You are right it is not a bug. So if the substring starts at
offset 0 then you return 1, if at offset 2 you return 2, etc, if
not found you return 0 - is that right? Commenting to clarify it
is OK, although returning a pointer may be more elegant. But it
is up to you - adding a comment would suffice; I don't want to
get into micromanaging anyone's coding, as long as the code is in
the FSF standards.
> - cobr_insrep.c
> I agree with you that could be a memory leak and that I don't check for
> allocation success.
> Now, talking about checking, in which way runtime errors will be treated?
> You define all the interfaces returning void, Do you want that I use errno?

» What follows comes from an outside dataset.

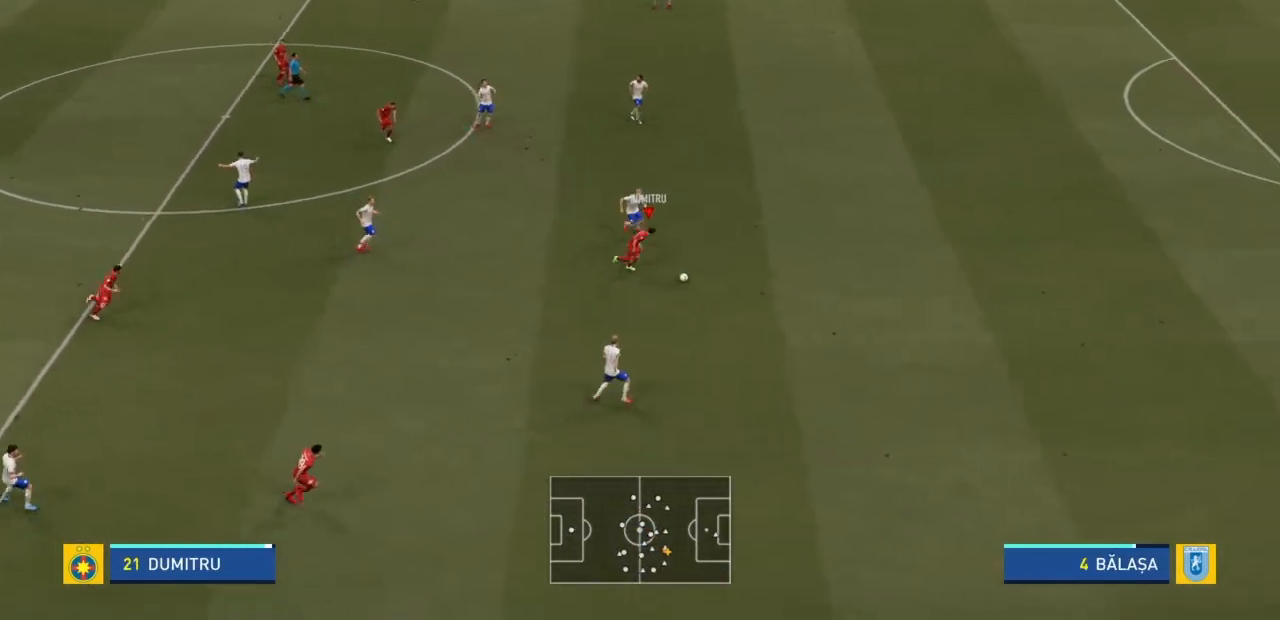
{"buttons": ["R2"], "left_stick": "right", "right_stick": "center", "events": [[100, "right_stick", "right"], [200, "right_stick", "center"]]}
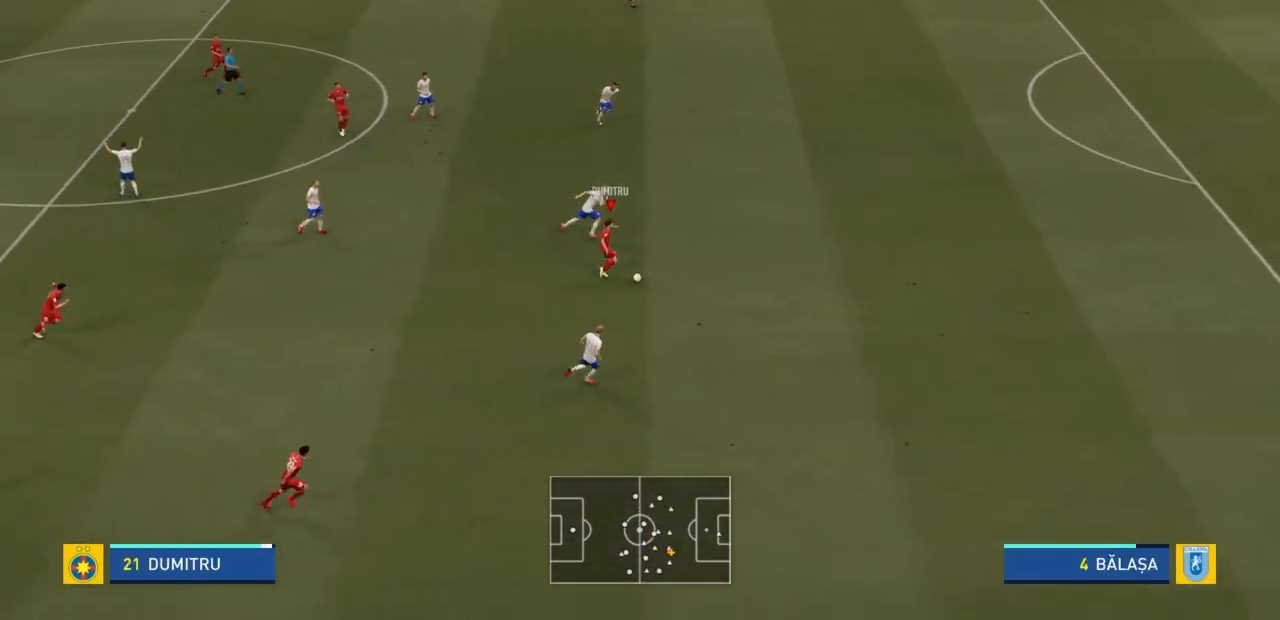
{"buttons": ["R2"], "left_stick": "right", "right_stick": "center", "events": [[134, "right_stick", "right"], [200, "right_stick", "center"]]}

> I don't see that the caller could pass some auxiliar memory area, this is
> basically local info for local processing, I don't see why the caller should
> know that the routine needs auxiliar memory. I see returning a rutime error
> is the only way at the moment.
Storage allocation: the caller is the compiler so it is OK to
expect it to do certain things like pass a workarea, that you may
not want to do in a normal API- the compiler and runtime are
tightly linked. Normally I would only want to do getmains for
something that is inherently slow like IO or sorting. It looks
like you want three ints per replacing count, which should be
easy to provide.
Error handling: COBOL has no provision for this outside of some
of the IO. The caller can expect that inspect will work or the
program will die. So how to die? Just call abort() for now and
put in a comment that we need to have a standard way to have the
runtime crash (/* lll; need to have a standard way to abort */
where lll; is just a way to mark code that needs to be worked on
> Please let me know what you think.